Jüdische Gemeinde: Eine Kandidatur, die Unruhe schafft

Am 25. November finden in der Jüdischen Gemeinde Wahlen statt. Der bisherige Vorsitzende Gideon Joffe hat seinen einstigen Helfer Arkadi Schneiderman gegen sich - und Stephan Kramer, Generalsekretär des Zentralrats der Juden.

Die Neue Synagog in Berlin-Mitte Bild: AP

In der Jüdischen Gemeinde der Hauptstadt formieren sich die Gruppen, die zu den Wahlen am 25. November antreten - und die Liste Atid (hebräisch für "Zukunft") kann mit einer ordentlichen Überraschung aufwarten: Der Generalsekretär des Zentralrats der Juden, Stephan J. Kramer, hat angekündigt, sich für diese Vereinigung aufstellen zu lassen. Damit gehört Kramer zu den aussichtsreichen Kandidaten um den Vorsitz der Gemeinde, den Gideon Joffe 2005 von Albert Meyer übernommen hatte.

Die Kandidatur Kramers war von einigen Turbulenzen begleitet gewesen, da der 39-Jährige sein Vorhaben nicht mit dem Präsidium des Zentralrats unter Charlotte Knobloch und ihren Stellvertretern Salomon Korn und Dieter Graumann abgesprochen hatte. Kramer selbst verbreitete gestern eine Erklärung, in der die drei Spitzenleute betonten: "Diese Kandidatur ist mit uns nicht abgestimmt." Wie Graumann der taz sagte, deutet diese Distanzierung jedoch nicht auf ein zerrüttetes Verhältnis zwischen Präsidium und Generalsekretär hin, sondern solle lediglich hervorheben, dass Kramer nicht ein offizieller Kandidat des Zentralrats sei. Der Zentralrat mische sich nämlich nie in solche Angelegenheiten der einzelnen Gemeinden ein, unterstrich Graumann.

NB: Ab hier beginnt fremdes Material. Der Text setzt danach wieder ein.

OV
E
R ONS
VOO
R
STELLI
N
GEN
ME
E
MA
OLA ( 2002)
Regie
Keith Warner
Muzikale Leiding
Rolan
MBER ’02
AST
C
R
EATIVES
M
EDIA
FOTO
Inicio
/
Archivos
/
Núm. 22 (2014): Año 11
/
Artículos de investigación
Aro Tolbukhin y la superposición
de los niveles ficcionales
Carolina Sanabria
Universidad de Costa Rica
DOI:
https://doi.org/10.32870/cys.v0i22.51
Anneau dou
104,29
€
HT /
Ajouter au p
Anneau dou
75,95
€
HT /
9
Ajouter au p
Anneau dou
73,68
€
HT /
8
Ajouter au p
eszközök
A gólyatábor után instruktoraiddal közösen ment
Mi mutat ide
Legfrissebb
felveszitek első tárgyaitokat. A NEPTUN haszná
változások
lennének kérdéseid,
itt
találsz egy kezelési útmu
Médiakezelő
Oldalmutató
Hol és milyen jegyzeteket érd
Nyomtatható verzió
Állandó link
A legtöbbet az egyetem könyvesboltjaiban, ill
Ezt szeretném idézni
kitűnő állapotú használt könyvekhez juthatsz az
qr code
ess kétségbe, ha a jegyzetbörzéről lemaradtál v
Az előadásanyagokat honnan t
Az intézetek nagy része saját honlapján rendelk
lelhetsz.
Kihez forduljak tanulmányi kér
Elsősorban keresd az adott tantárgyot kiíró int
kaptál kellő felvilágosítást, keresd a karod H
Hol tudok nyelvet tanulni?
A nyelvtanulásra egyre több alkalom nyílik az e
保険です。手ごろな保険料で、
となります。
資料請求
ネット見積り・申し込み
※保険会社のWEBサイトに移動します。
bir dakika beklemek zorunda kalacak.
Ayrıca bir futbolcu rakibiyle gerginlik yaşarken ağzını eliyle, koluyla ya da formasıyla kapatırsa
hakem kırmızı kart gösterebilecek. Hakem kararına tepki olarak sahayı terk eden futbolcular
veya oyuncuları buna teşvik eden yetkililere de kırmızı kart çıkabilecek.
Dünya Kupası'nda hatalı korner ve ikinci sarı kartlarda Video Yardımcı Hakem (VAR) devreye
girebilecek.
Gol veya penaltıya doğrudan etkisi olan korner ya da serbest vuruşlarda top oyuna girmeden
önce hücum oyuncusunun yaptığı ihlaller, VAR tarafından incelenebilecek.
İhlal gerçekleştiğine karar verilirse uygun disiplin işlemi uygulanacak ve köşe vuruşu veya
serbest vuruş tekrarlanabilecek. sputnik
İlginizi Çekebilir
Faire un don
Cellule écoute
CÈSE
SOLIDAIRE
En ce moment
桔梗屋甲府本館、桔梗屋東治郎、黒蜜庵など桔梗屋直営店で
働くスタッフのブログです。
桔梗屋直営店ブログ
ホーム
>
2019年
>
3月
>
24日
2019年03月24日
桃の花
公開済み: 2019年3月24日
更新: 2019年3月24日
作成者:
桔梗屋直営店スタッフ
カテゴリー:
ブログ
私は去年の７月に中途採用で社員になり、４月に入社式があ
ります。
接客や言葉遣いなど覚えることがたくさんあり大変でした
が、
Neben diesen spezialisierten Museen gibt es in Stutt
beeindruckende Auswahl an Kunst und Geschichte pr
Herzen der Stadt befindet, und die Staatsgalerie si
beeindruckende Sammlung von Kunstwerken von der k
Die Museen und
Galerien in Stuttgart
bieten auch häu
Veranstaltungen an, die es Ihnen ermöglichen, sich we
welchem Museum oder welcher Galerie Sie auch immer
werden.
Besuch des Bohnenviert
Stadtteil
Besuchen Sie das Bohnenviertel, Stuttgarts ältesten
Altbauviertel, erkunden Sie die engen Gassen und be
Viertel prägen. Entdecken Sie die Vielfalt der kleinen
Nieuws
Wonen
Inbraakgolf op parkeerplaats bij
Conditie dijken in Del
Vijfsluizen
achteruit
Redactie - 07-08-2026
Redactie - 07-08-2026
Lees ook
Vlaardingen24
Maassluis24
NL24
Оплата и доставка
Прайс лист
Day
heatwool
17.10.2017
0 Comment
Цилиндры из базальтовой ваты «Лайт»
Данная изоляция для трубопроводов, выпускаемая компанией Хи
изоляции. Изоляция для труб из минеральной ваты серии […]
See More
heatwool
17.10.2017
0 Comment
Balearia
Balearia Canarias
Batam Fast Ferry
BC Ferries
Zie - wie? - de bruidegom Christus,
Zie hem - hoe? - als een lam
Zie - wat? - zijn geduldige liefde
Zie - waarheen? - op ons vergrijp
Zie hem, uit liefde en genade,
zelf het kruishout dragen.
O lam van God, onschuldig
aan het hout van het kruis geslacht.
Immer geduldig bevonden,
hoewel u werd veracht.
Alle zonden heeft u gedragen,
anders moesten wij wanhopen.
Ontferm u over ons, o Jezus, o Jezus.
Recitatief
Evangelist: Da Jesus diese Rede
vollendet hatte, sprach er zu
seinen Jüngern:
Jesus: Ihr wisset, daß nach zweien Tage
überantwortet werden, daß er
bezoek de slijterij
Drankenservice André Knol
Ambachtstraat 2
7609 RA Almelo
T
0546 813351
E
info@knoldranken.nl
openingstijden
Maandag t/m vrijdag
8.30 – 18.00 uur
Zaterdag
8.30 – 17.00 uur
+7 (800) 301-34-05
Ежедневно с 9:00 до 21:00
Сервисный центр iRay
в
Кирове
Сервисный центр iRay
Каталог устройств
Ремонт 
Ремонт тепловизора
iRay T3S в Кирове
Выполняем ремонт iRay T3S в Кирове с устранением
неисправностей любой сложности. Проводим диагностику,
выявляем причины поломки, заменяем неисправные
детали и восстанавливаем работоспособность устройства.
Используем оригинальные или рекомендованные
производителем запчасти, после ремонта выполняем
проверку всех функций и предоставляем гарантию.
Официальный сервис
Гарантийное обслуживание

Wie auch immer, mit der Kandidatur Kramers zeichnet sich jedenfalls ab, wo die Fronten im Machtkampf um die Gemeindespitze in etwa verlaufen. Am auffälligsten ist dabei, dass das Bündnis von Joffe mit Arkadi Schneiderman offensichtlich zerbrochen ist: Beide kandidieren auf unterschiedlichen Listen für den Gemeindevorsitz. Auch ist nicht mehr ausgemacht, dass Schneiderman erneut die Mehrheit der "russischen" Stimmen auf sich vereinigen kann. Denn seiner Liste "Tacheles" steht eine Gruppe russischsprachiger Kandidaten gegenüber, die den Namen "Neue Namen" trägt. Etwa 80 Prozent der Gemeindemitglieder stammen aus den Ländern der GUS.

Unübersichtlich wird das Tableau zudem durch Einzelkandidaten, von denen einer ein alter Bekannter ist: Alexander Brenner, der vor Albert Meyer den Gemeindevorsitz innehatte. "Ich war schon immer allein", kommentierte der frühere Diplomat seine Einzelkandidatur. Wer Chancen habe, Gemeindechef zu werden, sei sehr schwer abzusehen: "Da können sich noch einige heilige und unheilige Allianzen bilden", sagte Brenner.

Auch anderen Beobachtern der Gemeinde fällt es schwer, Prognosen über den Wahlausgang zu treffen. Der jüngst emeritierte Julius Schoeps vom Moses-Mendelssohn-Zentrum in Potsdam spricht für viele, die sich ob der vielen Schlammschlachten aus dem Gemeindeleben zurückgezogen haben und daran zweifeln, ob überhaupt viele zur Wahl gehen werden. "Es war nicht mehr zum Aushalten", sagt Schoeps.